→ **Quoted passage**:

- - - - -

Decision making is a central activity in organizational life. Independent of one’s role or profession, the ability to make effective decisions is a core competence that must be practiced daily. Despite its importance, evidence suggests that we’re not particularly skilled at making decisions, especially the complex, strategic ones. According to Professor Paul Nutt (1999, 2010), approximately half of the decisions made in organizations fail. In his exploration of hundreds of strategic decisions made in North American and European organizations, Nutt found that upwards of fifty percent of decisions are abandoned, judged by those charged with implementing them as unworthy. Why the high failure rate? Perhaps the answer lies in our understanding of what decision making actually is. In other words, perhaps the assumptions we hold around decision making, how it is best facilitated, and our cognitive abilities have a strong influence on how we practice it. Perhaps those assumptions are guiding us to faulty practices.
If the way that we practice decision making is based on our assumptions around effective decision making, how might our preferred models and modes shift as we adopt alternative perspectives? Decision making has been explored from many points of view and those views have evolved, in part, with the dominant worldviews of the day. Below I explore a sampling of those perspectives with the purpose of uncovering the contributions and limitations of each. Based on the insights gained, I offer suggestions for how we might tip the balance toward more fruitful decision making in our fast-paced, contemporary workplaces.
The Rational Systems Perspective
Early perspectives viewed decision making as a rational choice, based on a logical and sequential cause and effect analysis. With the assumption that environments were knowable and predictable, the “economic man” as decision maker was presumed to identify quantifiable problems, search for plausible options, prioritize those options according to predefined criteria, and select the optimized choice with certainty (Miller & Wilson, 2006).
Based on these rational assumptions, classicists such as Taylor (1911) and Weber (1947, in Dessler, 1980) were preoccupied with designing jobs and organizational forms that enabled rational and efficient decision making. The assumption was that codified rules, predictable relationships, set jobs, and clear lines of authority would enable organizations to make rational decisions with machine-like proficiency. In turn, employees were viewed as mechanical parts that could be expected to perform as directed.

- - - - -

→ **Job**:
Answer these questions using the passage on decision making:
(a) According to Paul Nutt, roughly what share of decisions made in organizations fail?
(b) Under early rational perspectives, what term is used for the decision maker?
(c) How did the classicists view employees?

Records from a data source:
- - - - -

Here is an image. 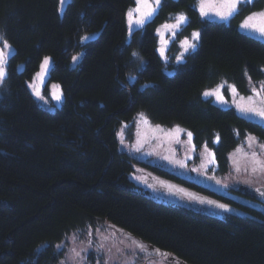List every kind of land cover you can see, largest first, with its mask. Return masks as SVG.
Instances as JSON below:
<instances>
[{"label":"trees","instance_id":"trees-1","mask_svg":"<svg viewBox=\"0 0 264 264\" xmlns=\"http://www.w3.org/2000/svg\"><path fill=\"white\" fill-rule=\"evenodd\" d=\"M198 2L163 0L128 42L126 16L136 0H73L63 17L59 0H0V31L16 51L0 87V264H60L64 253L56 244L107 222L179 264H264V189L226 190L213 178L170 173L119 150V129H132L141 113L189 129L198 153L206 145L214 150L219 174L229 173V155L248 135L264 145L263 126L203 98L221 82L250 94V82L264 80V40L239 31L264 0L241 5L230 24L204 19ZM183 12L188 24L165 63L157 30ZM194 31L201 32L197 52L177 64L178 41ZM92 33L98 37L82 44ZM46 56L54 65L50 82L65 96L56 113L43 109L27 86ZM134 163L195 204L150 198L130 180Z\"/></svg>","mask_w":264,"mask_h":264},{"label":"rangeland","instance_id":"rangeland-1","mask_svg":"<svg viewBox=\"0 0 264 264\" xmlns=\"http://www.w3.org/2000/svg\"><path fill=\"white\" fill-rule=\"evenodd\" d=\"M72 1L73 0H68V4L65 6L63 12L59 10L60 4L58 5V11L61 17L64 16L68 5ZM254 1L255 0H252V2ZM150 2L154 6L153 0H150ZM134 9L135 7L130 10L134 11ZM225 10L226 8L222 11ZM207 12L211 13L208 21L215 23L219 21L213 19L217 17L214 15L216 11L213 12L209 10ZM178 14L187 16L184 12L174 14V18L172 17V21L168 22V24L175 23V17ZM202 17L205 18L204 16ZM245 19H243L241 23ZM251 23L261 24L264 23V21L258 22L254 19ZM182 27L179 33L184 28ZM0 34H2L1 31ZM242 34L264 40V36H261L258 32L243 29ZM85 36L89 37L87 41L83 40ZM83 37L81 43L87 44L94 41L98 37V33L86 34ZM185 38H191V35L178 41L180 50H178L176 58L183 52L179 43ZM159 39V48H161L164 45L163 41H166L167 38H161V33H159ZM127 40L130 42L128 36ZM15 52L12 46L10 52L9 50H5V54L8 55V64ZM74 57H79V60L73 63L72 59L71 68L73 69L80 63L83 53H79ZM162 60L164 61V59ZM53 66L52 60L47 71L44 72L42 76H38L37 74L42 72L40 65L38 72L27 82V86L34 99L43 109L51 113H56L57 110L62 108L65 102V96L58 83L50 82ZM24 69L25 66L23 64L18 67L20 73L24 72ZM165 73L167 76H174L176 71L166 70ZM129 80L131 84H134L136 81L134 77H131ZM29 85H32V87H29ZM54 85H58L59 87H53ZM221 85H223L222 88ZM232 86L233 84L221 82L215 87L205 90H219L223 94L226 103L220 102L214 96L206 97L203 95V98L205 100H210L214 105L222 109H233L242 118L264 127V119L252 113L241 112L240 110L241 107L264 108V104L261 103V100H264V80L256 83V85L250 82V94L239 92L235 85L236 91H232ZM145 88L146 87H142V89ZM36 91L43 95L45 99H39L38 96L35 95ZM257 91L259 92L258 96L256 95ZM58 95L61 96L59 100L55 98ZM177 126L183 131L179 133L176 132L175 129ZM188 132L191 131L179 125L168 126L151 121L145 123V121L141 119L140 114H138L135 126L132 129L126 127H121L119 129V150L140 162L162 168L170 173L183 176L194 175L196 177L213 178L215 183L224 187L226 190H236L243 186H250L255 190L264 188V167L261 166V164L264 163V147H262L263 144H261L254 135H248L245 140L230 153L229 173L219 174L216 172L217 163L214 150L206 145L198 153L194 143L193 133L191 132L192 138L189 139L187 136ZM253 137L255 139H251ZM215 144H219V141L217 142V137L215 138ZM197 156H199V159L196 158ZM134 168L135 172L130 175V180L146 192L150 198L170 205H178L180 203L192 204V202L195 204L190 197H181L180 194H177V190L168 185H164L153 177L155 174L146 167L134 163ZM46 246H48V244L42 245L41 249ZM56 248L64 253L60 264H179L171 254L160 251L152 244L108 222L102 223L96 227H89L73 232V234L67 237L63 242L56 244ZM76 253H79V256H77Z\"/></svg>","mask_w":264,"mask_h":264},{"label":"snow or ice","instance_id":"snow-or-ice-1","mask_svg":"<svg viewBox=\"0 0 264 264\" xmlns=\"http://www.w3.org/2000/svg\"><path fill=\"white\" fill-rule=\"evenodd\" d=\"M247 3H251L252 0H246ZM137 7L134 11L130 10L127 14L128 16V37L129 39H133L134 35L137 31V29H142L146 23H150L153 20L154 15L157 13V10H162V4L161 0H154V6L150 2V0H136ZM224 5L226 6L225 11H216L214 13L215 16L219 17L220 20L222 21H228L232 17L236 16L239 14V5L241 3V0H223ZM60 8L59 10L63 12L65 10V6L68 4V0H59ZM141 5L146 7L148 10L145 12L142 10ZM200 12L201 15L204 17H207L209 13L205 10L204 6V0H201V5H200ZM257 17L261 18L264 20V12L260 13H253L252 15L248 16L246 20L244 21L243 24H241V28L247 29L249 31L253 32H258L261 36H264V23L261 24H253L251 21L256 19ZM188 24V17L185 16L184 14H178L175 17V23L173 24H168L165 23L161 27L166 29V30H179L183 25ZM158 34H159V30ZM172 35L175 36V31H172ZM89 37L85 36L83 37V40L87 41ZM201 40V32L200 31H194L191 33V38H185L181 41V48H183V52L180 54L178 58L173 57V59L176 60L177 63L183 64L186 61V54H194L197 52V48L199 45V42ZM163 43L166 45L167 41H163ZM0 87L6 84L7 80L9 79V74H8V55L5 54V50L11 51V45L8 43L7 39L4 37L3 34H0ZM159 52L160 57H162L167 63L168 61V56L166 55V48L161 47L157 50ZM132 56L135 57L141 65L144 64L143 57H141L137 52H132ZM79 60V57H73V63H76ZM52 63V58L51 57H44L42 64H41V69L42 72L38 73V76H42L44 72L47 71L48 67ZM29 87H32V85H29ZM53 87H59L58 85H54ZM223 85H221V88ZM232 91H236L235 86L233 85L231 87ZM35 95L38 96L39 99L43 100L45 97L41 95L38 91L35 92ZM204 96H214L217 98L222 103H226L224 100L223 94L217 90V91H205L203 93ZM256 95H259V92H256ZM57 100L61 98V96H56L55 97ZM251 99V98H249ZM261 103L264 104V100H261ZM241 112L244 113H252L256 116H259L261 119H264V108L257 109L255 107L248 108V107H241L240 108ZM141 119L147 123V118L144 116L143 113L140 114ZM176 132H181L183 131L180 129L178 126L175 129ZM187 136L189 139L192 138V133L188 132ZM251 139H255L254 137ZM219 141V137H217V142ZM264 147V145H262ZM259 163V162H258ZM262 167H264V163L261 164ZM209 203H214L209 201ZM220 207H224V205H220ZM77 256H79V253H76Z\"/></svg>","mask_w":264,"mask_h":264},{"label":"crops","instance_id":"crops-1","mask_svg":"<svg viewBox=\"0 0 264 264\" xmlns=\"http://www.w3.org/2000/svg\"><path fill=\"white\" fill-rule=\"evenodd\" d=\"M153 2H154V0H153ZM161 4H162V0H161ZM243 4H247V2H246V0H241V3H240V5H239V11H240V7H241V5H243ZM200 5H201V0L199 1V3L197 4V9L199 10V12H200ZM204 6H206L205 7V10L206 11H213V12H215V11H222V10H224L225 8H226V6L224 5V3H223V0H204ZM136 7H137V5L135 6V9H136ZM141 7H142V10L143 11H147L148 9L146 8V7H144L143 5H141ZM134 9V10H135ZM264 11V9L263 10H260V11H257V12H255V13H260V12H263ZM157 12H158V10H157ZM201 13V12H200ZM128 14V13H127ZM157 14V13H156ZM155 14V15H156ZM154 15V16H155ZM211 15V13H209V15L207 16V17H205L207 20H209L210 18H209V16ZM252 15V14H251ZM174 18V17H173ZM219 18V17H218ZM217 17H215V18H213V19H216V20H219L218 22L219 23H226V24H228L231 20H232V18L231 19H229L228 21H222V20H220V19H218ZM246 20V19H245ZM244 20V21H245ZM256 20L258 21V22H260V21H264V20H262L261 18H259V17H257L256 18ZM244 21L241 23V24H243L244 23ZM241 24L239 25V30L243 33V28H241L240 26H241ZM127 26H128V16H127ZM159 33H161V38H163V37H166L167 38V44L165 45H163V47H165L166 48V55L168 56V52H169V49H170V47H171V44L173 43V41H174V39H175V37H176V35H177V33L180 31V29L179 30H166V29H164V28H162V27H160L159 29ZM172 31H175V36H173L172 35ZM157 34H158V31H157ZM245 34V33H244ZM158 41L160 42V39H159V34H158ZM179 45L181 46V43H179ZM158 49H159V47H158ZM183 49V48H182ZM180 50V49H179ZM187 55V54H186Z\"/></svg>","mask_w":264,"mask_h":264},{"label":"water","instance_id":"water-1","mask_svg":"<svg viewBox=\"0 0 264 264\" xmlns=\"http://www.w3.org/2000/svg\"><path fill=\"white\" fill-rule=\"evenodd\" d=\"M263 196H264V192H263Z\"/></svg>","mask_w":264,"mask_h":264}]
</instances>
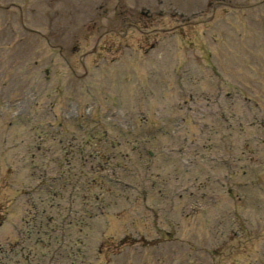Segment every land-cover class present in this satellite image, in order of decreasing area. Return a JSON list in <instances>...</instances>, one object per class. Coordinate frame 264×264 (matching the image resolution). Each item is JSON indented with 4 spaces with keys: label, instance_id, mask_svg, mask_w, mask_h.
<instances>
[{
    "label": "rangeland",
    "instance_id": "1",
    "mask_svg": "<svg viewBox=\"0 0 264 264\" xmlns=\"http://www.w3.org/2000/svg\"><path fill=\"white\" fill-rule=\"evenodd\" d=\"M51 261L264 264V0H0V264Z\"/></svg>",
    "mask_w": 264,
    "mask_h": 264
}]
</instances>
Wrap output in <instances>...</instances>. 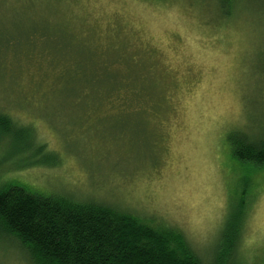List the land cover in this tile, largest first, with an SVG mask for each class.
<instances>
[{
  "label": "rangeland",
  "instance_id": "rangeland-1",
  "mask_svg": "<svg viewBox=\"0 0 264 264\" xmlns=\"http://www.w3.org/2000/svg\"><path fill=\"white\" fill-rule=\"evenodd\" d=\"M124 63L154 67L152 109L107 105ZM0 114L46 148L0 136V184L156 219L205 262L249 194L240 260L264 264V165L228 139L264 143V0L230 17L218 0H0ZM0 264L31 263L5 242Z\"/></svg>",
  "mask_w": 264,
  "mask_h": 264
},
{
  "label": "trees",
  "instance_id": "trees-1",
  "mask_svg": "<svg viewBox=\"0 0 264 264\" xmlns=\"http://www.w3.org/2000/svg\"><path fill=\"white\" fill-rule=\"evenodd\" d=\"M218 2L222 16L237 12L239 0ZM107 68L117 69L118 65L108 63ZM151 68L124 63L126 75L115 79L112 89L105 93L107 105L124 108L126 115L152 109L155 96L147 83L152 77ZM81 88L90 90L89 84ZM32 132L15 126L9 117L0 114V136L9 137L11 145H23V153L29 150L31 154L35 148L32 156L42 157L46 148L34 141ZM228 139L234 160L264 165V143L252 142L240 132L230 134ZM40 161L49 163L45 158ZM253 197L249 200L248 194L239 199L214 259L205 262L181 231L156 219L142 218L100 202L35 193L17 182H3L0 247L5 242L16 245L31 264H242L240 244Z\"/></svg>",
  "mask_w": 264,
  "mask_h": 264
}]
</instances>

- - - - -

→ **Solution for this task**:
(a) Approximately half.
(b) The "economic man."
(c) As mechanical parts that could be expected to perform as directed.